Collected data entries
● ● ● ●

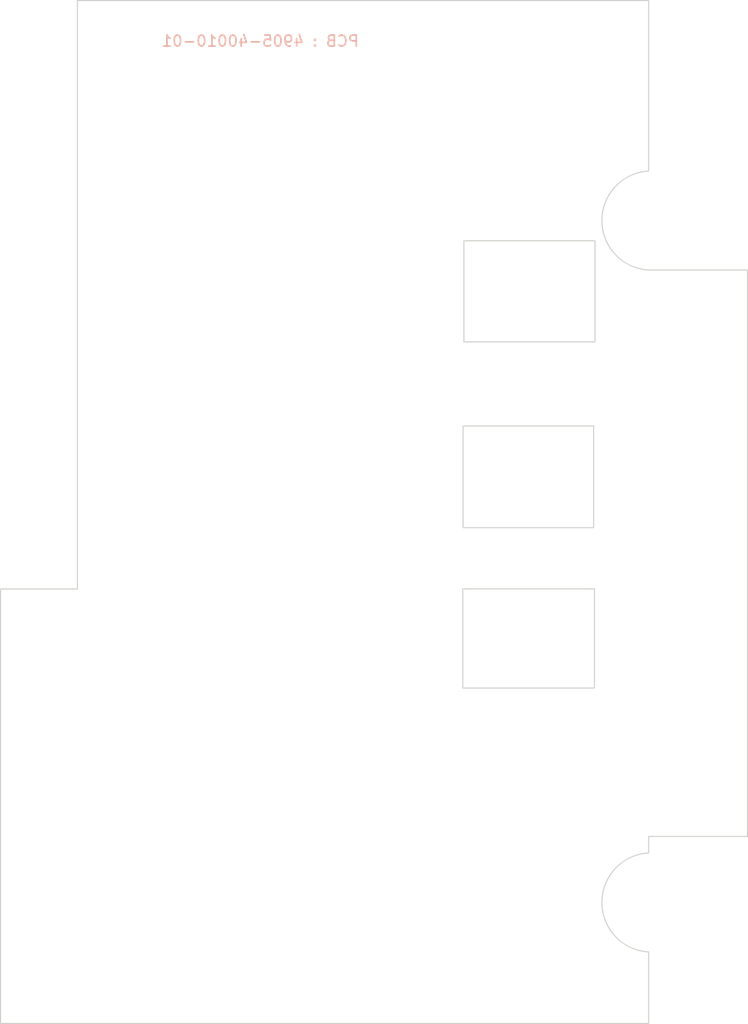
<source format=kicad_pcb>
(kicad_pcb (version 20211014) (generator pcbnew)

  (general
    (thickness 1.6)
  )

  (paper "A4")
  (layers
    (0 "F.Cu" signal)
    (31 "B.Cu" signal)
    (32 "B.Adhes" user "B.Adhesive")
    (33 "F.Adhes" user "F.Adhesive")
    (34 "B.Paste" user)
    (35 "F.Paste" user)
    (36 "B.SilkS" user "B.Silkscreen")
    (37 "F.SilkS" user "F.Silkscreen")
    (38 "B.Mask" user)
    (39 "F.Mask" user)
    (40 "Dwgs.User" user "User.Drawings")
    (41 "Cmts.User" user "User.Comments")
    (42 "Eco1.User" user "User.Eco1")
    (43 "Eco2.User" user "User.Eco2")
    (44 "Edge.Cuts" user)
    (45 "Margin" user)
    (46 "B.CrtYd" user "B.Courtyard")
    (47 "F.CrtYd" user "F.Courtyard")
    (48 "B.Fab" user)
    (49 "F.Fab" user)
    (50 "User.1" user)
    (51 "User.2" user)
    (52 "User.3" user)
    (53 "User.4" user)
    (54 "User.5" user)
    (55 "User.6" user)
    (56 "User.7" user)
    (57 "User.8" user)
    (58 "User.9" user)
  )

  (setup
    (stackup
      (layer "F.SilkS" (type "Top Silk Screen"))
      (layer "F.Paste" (type "Top Solder Paste"))
      (layer "F.Mask" (type "Top Solder Mask") (thickness 0.01))
      (layer "F.Cu" (type "copper") (thickness 0.035))
      (layer "dielectric 1" (type "core") (thickness 1.51) (material "FR4") (epsilon_r 4.5) (loss_tangent 0.02))
      (layer "B.Cu" (type "copper") (thickness 0.035))
      (layer "B.Mask" (type "Bottom Solder Mask") (thickness 0.01))
      (layer "B.Paste" (type "Bottom Solder Paste"))
      (layer "B.SilkS" (type "Bottom Silk Screen"))
      (copper_finish "None")
      (dielectric_constraints no)
    )
    (pad_to_mask_clearance 0)
    (pcbplotparams
      (layerselection 0x00010fc_ffffffff)
      (disableapertmacros false)
      (usegerberextensions false)
      (usegerberattributes true)
      (usegerberadvancedattributes true)
      (creategerberjobfile true)
      (svguseinch false)
      (svgprecision 6)
      (excludeedgelayer true)
      (plotframeref false)
      (viasonmask false)
      (mode 1)
      (useauxorigin false)
      (hpglpennumber 1)
      (hpglpenspeed 20)
      (hpglpendiameter 15.000000)
      (dxfpolygonmode true)
      (dxfimperialunits true)
      (dxfusepcbnewfont true)
      (psnegative false)
      (psa4output false)
      (plotreference true)
      (plotvalue true)
      (plotinvisibletext false)
      (sketchpadsonfab false)
      (subtractmaskfromsilk false)
      (outputformat 1)
      (mirror false)
      (drillshape 0)
      (scaleselection 1)
      (outputdirectory "GerberShield/")
    )
  )

  (net 0 "")

  (footprint "MountingHole:MountingHole_3.2mm_M3" (layer "F.Cu") (at 53.7144 90.0918))

  (footprint "MountingHole:MountingHole_3.2mm_M3" (layer "F.Cu") (at 48.1746 10.0032))

  (footprint "MountingHole:MountingHole_3.2mm_M3" (layer "F.Cu") (at 4.032 57.4782))

  (gr_line (start 59 93) (end 0 93) (layer "Edge.Cuts") (width 0.1) (tstamp 212c92ba-5809-4008-bb2f-bd8fd6db7853))
  (gr_rect (start 42.0812 53.4904) (end 54.07 62.5074) (layer "Edge.Cuts") (width 0.1) (fill none) (tstamp 289ba2cf-bb61-490b-97b5-7892567071a7))
  (gr_rect (start 42.1828 21.842) (end 54.1208 31.0368) (layer "Edge.Cuts") (width 0.1) (fill none) (tstamp 38cf9a4c-34b1-49bb-b879-e405b2783baa))
  (gr_line (start 59 0) (end 24 0) (layer "Edge.Cuts") (width 0.1) (tstamp 45b0d46b-44f4-4951-8aa1-6ad33da543ee))
  (gr_line (start 7 0) (end 24 0) (layer "Edge.Cuts") (width 0.1) (tstamp 4c188689-b223-47ce-a93c-1e1bf3c55bb2))
  (gr_line (start 59 24.5) (end 68 24.5) (layer "Edge.Cuts") (width 0.1) (tstamp 53ec6b3a-ba07-4f35-8ada-0d81499b12d6))
  (gr_line (start 68 24.5) (end 68 76) (layer "Edge.Cuts") (width 0.1) (tstamp 5a45e4c9-0e01-4e5d-a8c7-b230050e667e))
  (gr_rect (start 42.1066 38.6822) (end 53.9938 47.9278) (layer "Edge.Cuts") (width 0.1) (fill none) (tstamp 6a3fa6d7-b40e-4073-801f-d834fd0b87c2))
  (gr_line (start 0 93) (end 0 53.5) (layer "Edge.Cuts") (width 0.1) (tstamp 78fa068b-6dba-4b76-a646-985e5aef4e17))
  (gr_line (start 59 86.5) (end 59 93) (layer "Edge.Cuts") (width 0.1) (tstamp 8b4d6a36-8b8a-47fa-9b34-e1f16ae22191))
  (gr_line (start 7 53.5) (end 7 0) (layer "Edge.Cuts") (width 0.1) (tstamp 93ee28a1-6ba9-4128-bc76-2e2f97bdd23b))
  (gr_line (start 0 53.5) (end 7 53.5) (layer "Edge.Cuts") (width 0.1) (tstamp 9c8b409b-0d1b-49e5-8fed-acd83e0e8b3e))
  (gr_arc (start 59 24.5) (mid 54.74828 20) (end 59 15.5) (layer "Edge.Cuts") (width 0.1) (tstamp 9d35a4bb-97e0-4f2e-836b-4b927612596b))
  (gr_arc (start 59 86.5) (mid 54.74828 82) (end 59 77.5) (layer "Edge.Cuts") (width 0.1) (tstamp a1b7b0ad-25a6-478b-81af-0f8d7add8d00))
  (gr_line (start 59 0) (end 59 15.5) (layer "Edge.Cuts") (width 0.1) (tstamp c646dfe8-0b4b-49c0-b660-4d108c815c98))
  (gr_line (start 59 76) (end 68 76) (layer "Edge.Cuts") (width 0.1) (tstamp e1d567fa-9b21-434b-8993-9e558d38cad3))
  (gr_line (start 59 76) (end 59 77.5) (layer "Edge.Cuts") (width 0.1) (tstamp f54ec276-ee98-4303-8f86-84147684767e))
  (gr_text "PCB : 4905-40010-01" (at 23.6474 3.683) (layer "B.SilkS") (tstamp 10462b04-fbbf-48c0-9377-7042f2677f34)
    (effects (font (size 1 1) (thickness 0.15)) (justify mirror))
  )

)

</source>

● ● ● ●

> _Written task_
Go line by line through the data, copying each one that contains the word "mirror".

> _Reply_
      (mirror false)
    (effects (font (size 1 1) (thickness 0.15)) (justify mirror))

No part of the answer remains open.